* [Quoted passage]:
┌──
Do the proportion of at-risk students in each set match your expectations? Why?
In this section, we introduce another tidymodels package, recipes, which is designed to help you prepare your data before training your model. Recipes are built as a series of preprocessing steps, such as:
converting qualitative predictors to indicator variables (also known as dummy variables),
transforming data to be on a different scale (e.g., taking the logarithm of a variable),
transforming whole groups of predictors together,
extracting key features from raw variables (e.g., getting the day of the week out of a date variable),
and so on. If you are familiar with R’s formula interface, a lot of this might sound familiar and like what a formula already does. Recipes can be used to do many of the same things, but they have a much wider range of possibilities.
To get started, let’s create a recipe for a simple logistic regression model. Before training the model, we can use a recipe to create a few new predictors and conduct some preprocessing required by the model.
The recipe() function as we used it here has two arguments:
A formula. Any variable on the left-hand side of the tilde (~) is considered the model outcome (at_risk in our case). On the right-hand side of the tilde are the predictors. Variables may be listed by name, or you can use the dot (.) to indicate all other variables as predictors.
The data. A recipe is associated with the data set used to create the model. This will typically be the training set, so data = train_data here. Naming a data set doesn’t actually change the data itself; it is only used to catalog the names of the variables and their types, like factors, integers, dates, etc.
Let’s create our very first recipe using at_risk as our outcome variable; int and gender and enrollment_reason as predictors; and train_data as our data to train:
lr_recipe_1 <- recipe(at_risk ~ int + gender + enrollment_reason,
data = train_data)
Now let’s take a quick peek at our recipe and create a quick summary of our recipe using the summary() function:
lr_recipe_1
## Recipe
##
## Inputs:
##
## role #variables
## outcome 1
## predictor 3
summary(lr_recipe_1)
## # A tibble: 4 × 4
## variable type role source
## <chr> <chr> <chr> <chr>
## 1 int numeric predictor original
## 2 gender nominal predictor original
## 3 enrollment_reason nominal predictor original
## 4 at_risk nominal outcome original
You can see that our recipe has three predictors and 1 outcome, just as expected.
└──
* [Information supplied]:
┌──
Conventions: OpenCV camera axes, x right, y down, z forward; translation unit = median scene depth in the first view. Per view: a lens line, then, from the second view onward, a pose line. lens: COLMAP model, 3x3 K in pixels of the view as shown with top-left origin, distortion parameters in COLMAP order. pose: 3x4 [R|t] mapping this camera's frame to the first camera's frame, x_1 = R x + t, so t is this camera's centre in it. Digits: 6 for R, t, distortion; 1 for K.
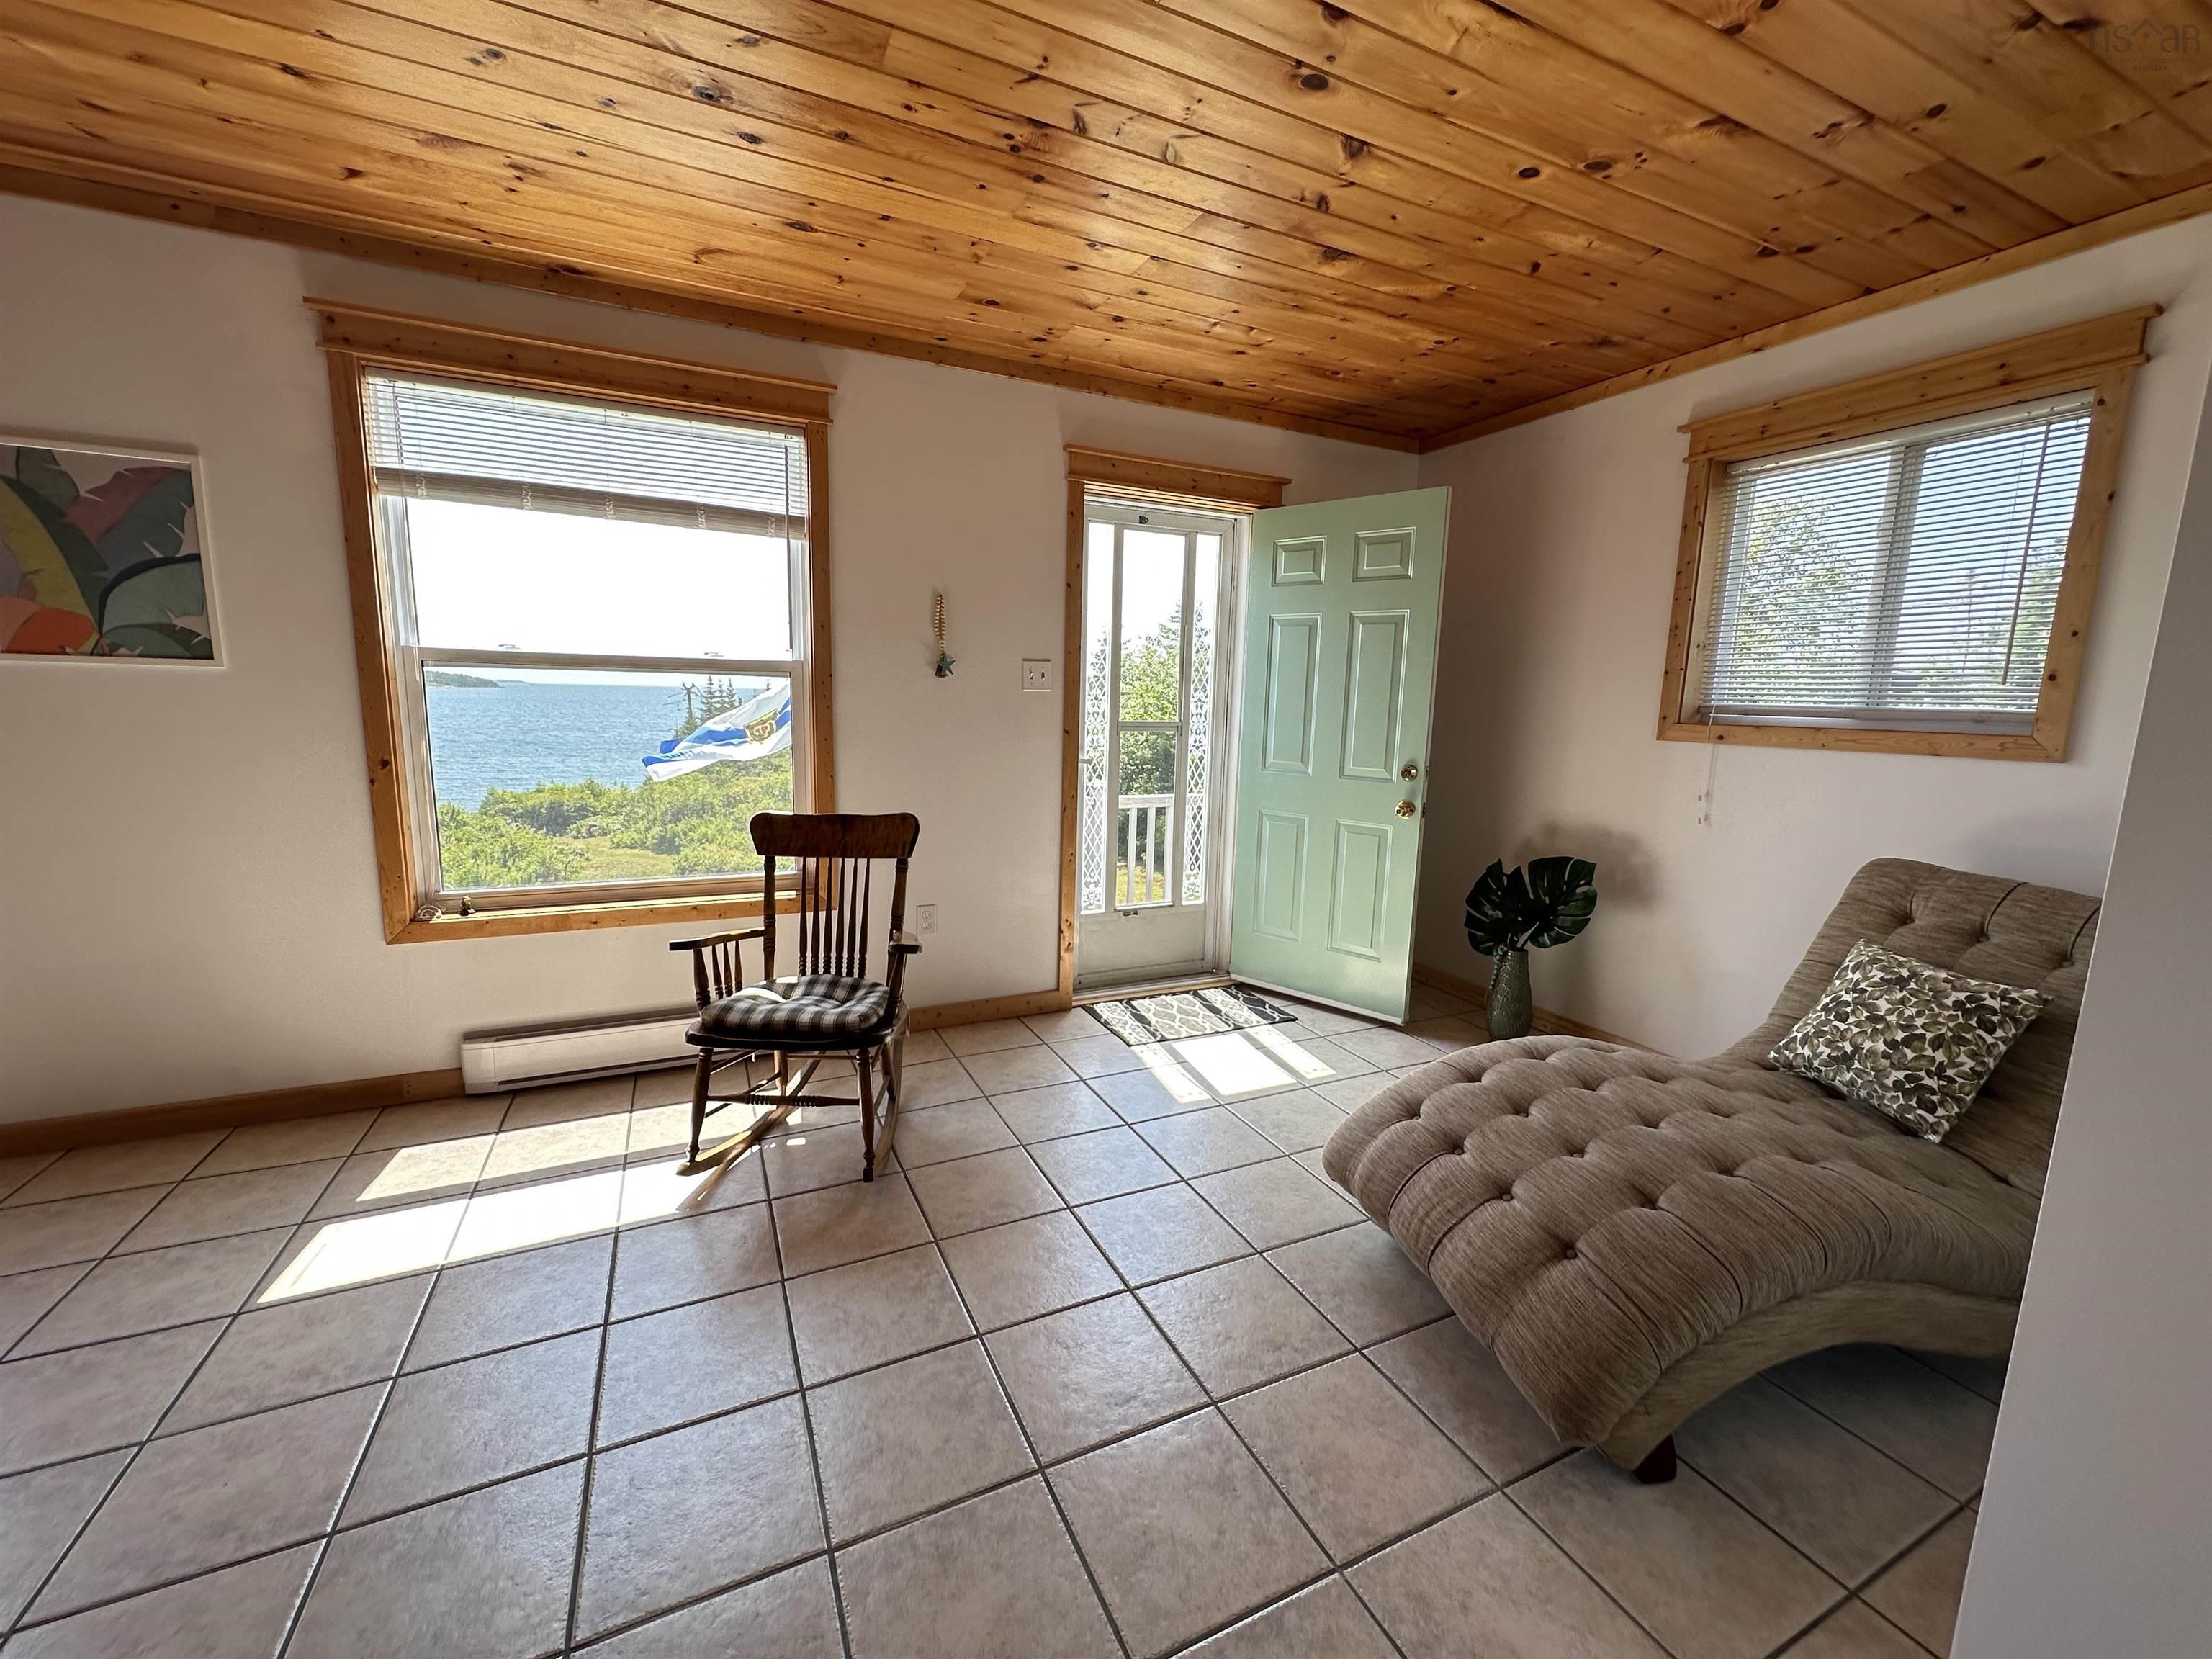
└──
┌──
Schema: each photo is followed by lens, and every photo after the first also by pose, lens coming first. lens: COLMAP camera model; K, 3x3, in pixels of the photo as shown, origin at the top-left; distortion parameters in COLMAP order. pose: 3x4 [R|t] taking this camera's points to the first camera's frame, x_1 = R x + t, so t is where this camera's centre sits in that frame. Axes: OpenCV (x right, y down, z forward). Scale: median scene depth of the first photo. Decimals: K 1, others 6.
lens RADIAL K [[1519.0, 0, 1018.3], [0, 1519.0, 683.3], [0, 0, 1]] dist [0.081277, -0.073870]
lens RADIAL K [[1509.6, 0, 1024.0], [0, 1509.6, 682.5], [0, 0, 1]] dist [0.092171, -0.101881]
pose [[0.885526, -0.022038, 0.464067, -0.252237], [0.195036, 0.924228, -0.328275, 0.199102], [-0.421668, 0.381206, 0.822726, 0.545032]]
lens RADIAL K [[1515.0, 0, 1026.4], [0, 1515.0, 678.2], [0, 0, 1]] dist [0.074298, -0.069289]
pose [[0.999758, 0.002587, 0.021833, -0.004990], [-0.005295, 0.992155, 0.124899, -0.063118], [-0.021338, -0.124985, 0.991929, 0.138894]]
└──
* [Task set]:
A) In the tutorial on recipes, what is naming a data set in the recipe() function used for?
B) Continue the tutorial on recipes from its final sentence.

* [Responses to the exercise]:
A) It is only used to catalog the names of the variables and their types.

B)
Because we’ll be using a simple logistic regression model, variables like gender and enrollment_reason will need to be coded as dummy variables. Dummy coding means transforming a variable with multiple categories into new variables, where each binary variable indicates the presence and absence of each category. For example, gender will be recoded to gender_f, where 1 indicates female and 0 indicates male.
Unlike the standard model formula methods in R, a recipe does not automatically create these dummy variables for you; you’ll need to tell your recipe to add this step. This is for two reasons. First, many models do not require numeric predictors, so dummy variables may not always be preferred. Second, recipes can also be used for purposes outside of modeling, where non-dummy versions of the variables may work better. For example, you may want to make a table or a plot with a variable as a single factor.
For these reasons, you need to explicitly tell recipes to create dummy variables using step_dummy(). Let’s add this to our recipe and include all_nominal_predictors() to tell our recipe to change all of our factor variables to dummy variables:
lr_recipe_1 <-
recipe(at_risk ~ int + gender + enrollment_reason,
data = train_data) %>%
step_dummy(all_nominal_predictors())
lr_recipe_1
## Recipe
##
## Inputs:
##
## role #variables
## outcome 1
## predictor 3
##
## Operations:
##
## Dummy variables from all_nominal_predictors()
summary(lr_recipe_1)
## # A tibble: 4 × 4
## variable type role source
## <chr> <chr> <chr> <chr>
## 1 int numeric predictor original
## 2 gender nominal predictor original
## 3 enrollment_reason nominal predictor original
## 4 at_risk nominal outcome original
Before training our model, let’s create a second recipe just for contrast that includes all of our predictors by adding the . after the tilde as noted above.
In addition to our step for creating dummy variables, we’ll also have to indicate that our student_id variable is not used for prediction purposes, but rather as a unique identifier for our students.
To do so, we will have to add roles to this recipe using the update_role() function that lets recipes know that student_id is a variable with a custom role that we called "ID" (a role can have any character value). Whereas our formula includes all variables in the training set other than at_risk as predictors, this tells the recipe to keep these two variables but not use them as either outcomes or predictors.
Run the following code to add student_id as a role to our model:
lr_recipe_2 <-
recipe(at_risk ~ .,
data = train_data) %>%
step_dummy(all_nominal_predictors()) %>%
update_role(student_id, new_role = "ID")
lr_recipe_2
## Recipe
##
## Inputs:
##
## role #variables
## ID 1
## outcome 1
## predictor 18
##
## Operations:
##
## Dummy variables from all_nominal_predictors()
summary(lr_recipe_2)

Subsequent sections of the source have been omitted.